Originality and Plagiarism

The authors should ensure that they have written entirely original works, and if the authors have used the work and/or words of others that this has been appropriately cited or quoted.

Multiple, Redundant or Concurrent Publication

An author should not in general publish manuscripts describing essentially the same research in more than one journal or primary publication. Submitting the same manuscript to more than one journal concurrently constitutes unethical publishing behaviour and is unacceptable.

Acknowledgement of Sources

Proper acknowledgment of the work of others must always be given. Authors should cite publications that have been influential in determining the nature of the reported work.

Authorship of the Paper

Authorship should be limited to those who have made a significant contribution to the conception, design, execution, or interpretation of the reported study. All those who have made significant contributions should be listed as co-authors. Where there are others who have participated in certain substantive aspects of the research project, they should be acknowledged or listed as contributors. The corresponding author should ensure that all appropriate co-authors and no inappropriate co-authors are included on the paper, and that all co-authors have seen and approved the final version of the paper and have agreed to its submission for publication.

Hazards and Human or Animal Subjects

  1. If the work involves chemicals, procedures or equipment that have any unusual hazards inherent in their use, the author must clearly identify these in the manuscript.
  2. If the work involves the use of animal or human subjects, the author should ensure that the manuscript contains a statement that all procedures were performed in compliance with relevant laws and institutional guidelines and that the appropriate institutional committee(s) have approved them. Authors should include a statement in the manuscript that informed consent was obtained for experimentation with human subjects. The privacy rights of human subjects must always be observed and the confidential of human participants’ data is considered the norm for the conduct of research, both institutions and individual participants. This could involve employing ‘fictionalising’ approaches when reporting, and where using such approaches researchers should fully explain how and why they have done so. However, in some circumstances individual participants, or their guardians or responsible others, may want to specifically and willingly waive their right to confidentiality and anonymity: researchers should recognise participants’ rights to be identified in any publication of their original works or other inputs if they so wish. This statement based on the ethical guidance of the privacy and data storage from BERA Ethical Guidelines for Educational Research (4th ed.).
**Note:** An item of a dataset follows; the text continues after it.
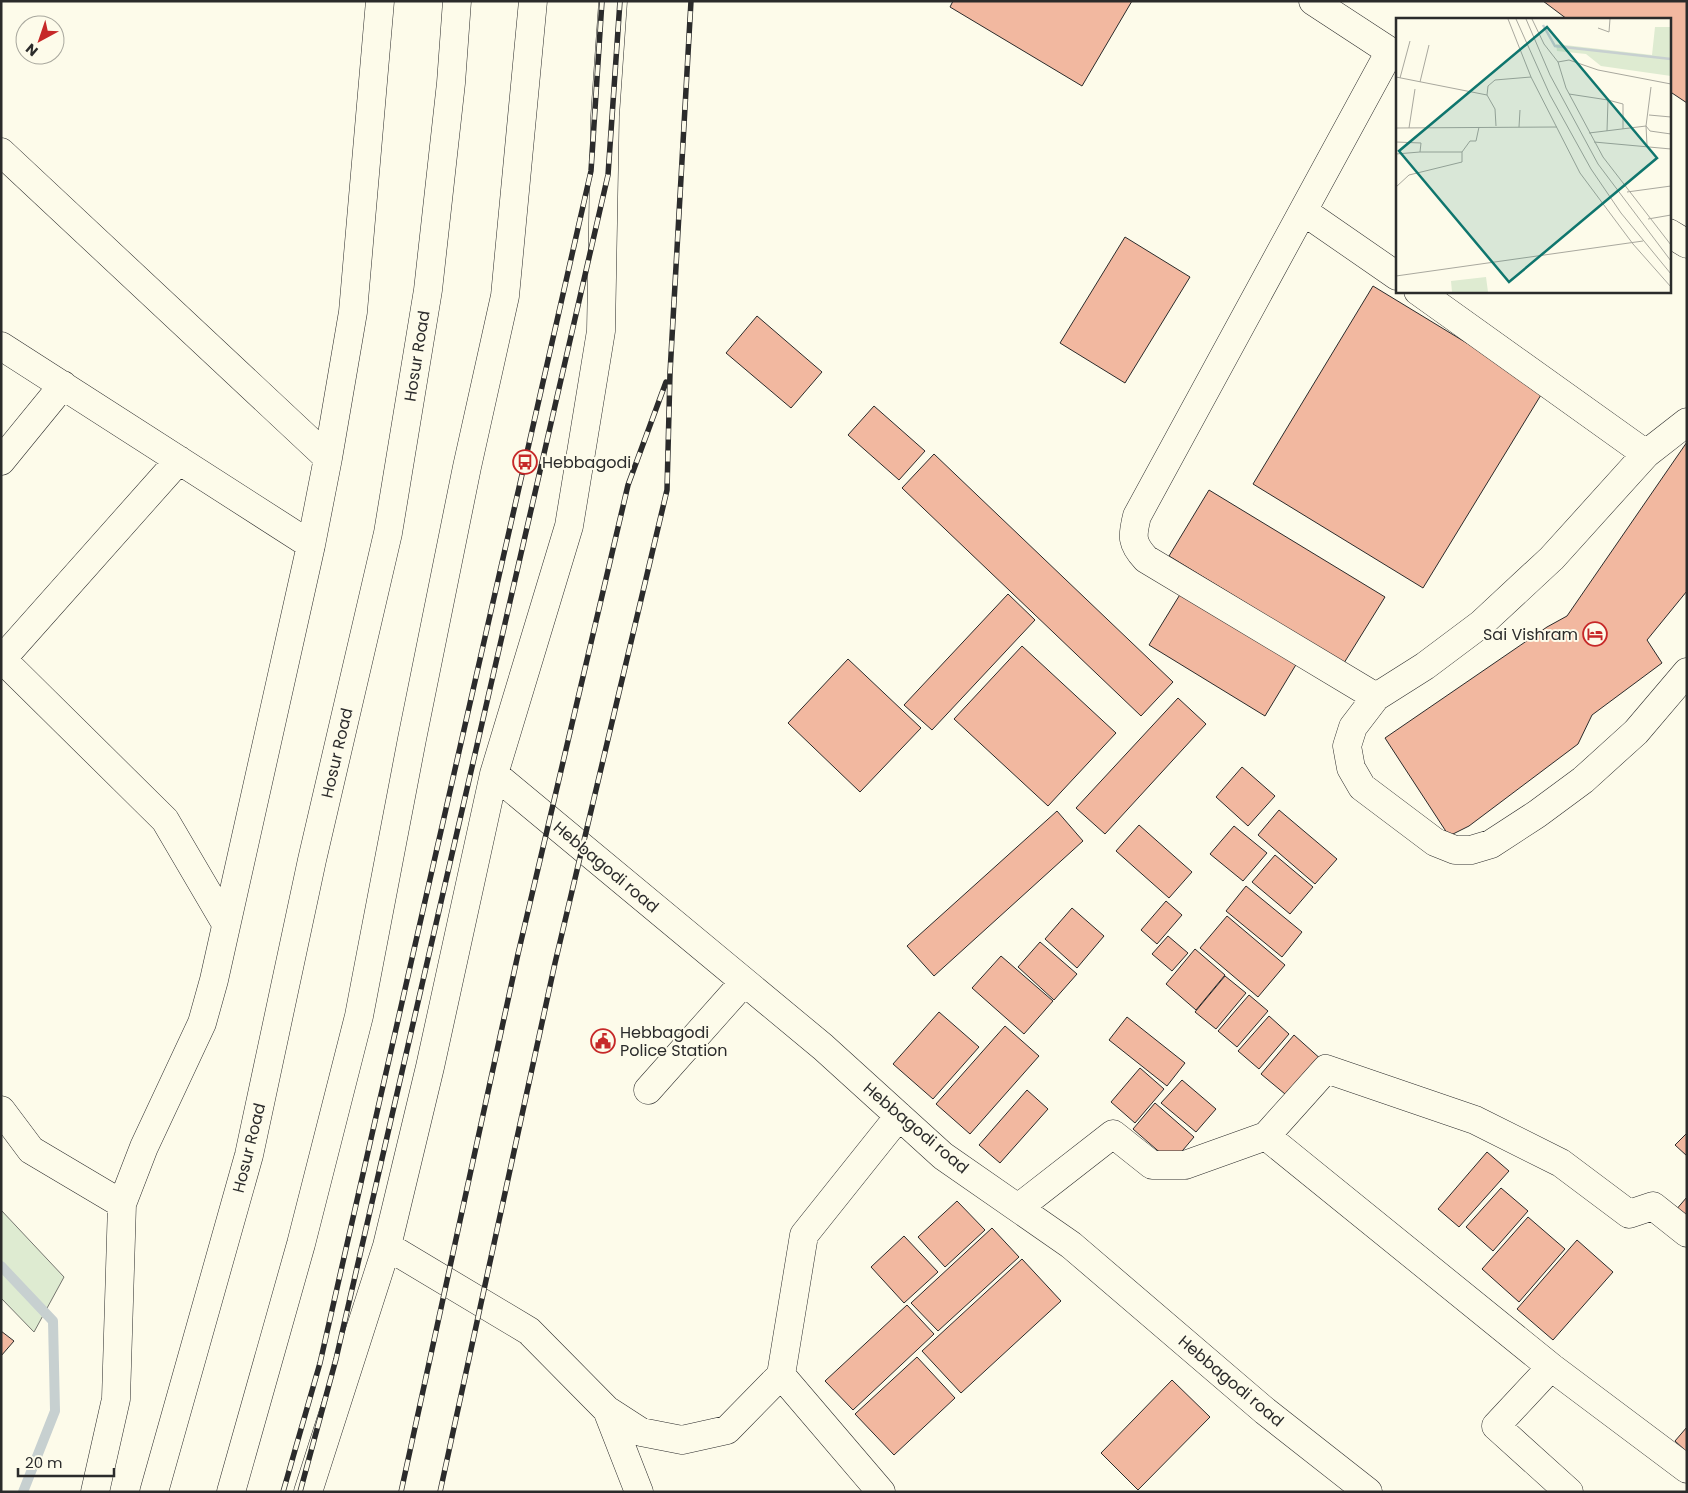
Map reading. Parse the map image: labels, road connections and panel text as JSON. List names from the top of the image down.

Disclosure and Conflicts of Interest

All authors should disclose in their manuscript any financial or other substantive conflict of interest that might be construed to influence the results or interpretation of their manuscript. All sources of financial support for the project should be disclosed, as should the role of the sponsor(s), if any, in study design; in the collection, analysis and interpretation of data; in the writing of the report; and in the decision to submit the article for publication. If the funding source(s) had no such involvement then this should be stated.

Fundamental errors in published works

When an author discovers a significant error or inaccuracy in his/her own published work, it is the author’s obligation to promptly notify the journal editor or publisher and cooperate with the editor to retract or correct the paper. If the editor or the publisher learn from a third party that a published work contains an error, it is the obligation of the author to cooperate with the editor, including providing evidence to the editor where requested.

 

Plagiarism

Authors should submit only original work that is not plagiarized and not has been published or being considered elsewhere. Turnitin or other software will be used by the editorial team to check for simmiliarities of submitted manuscript with existing literatures.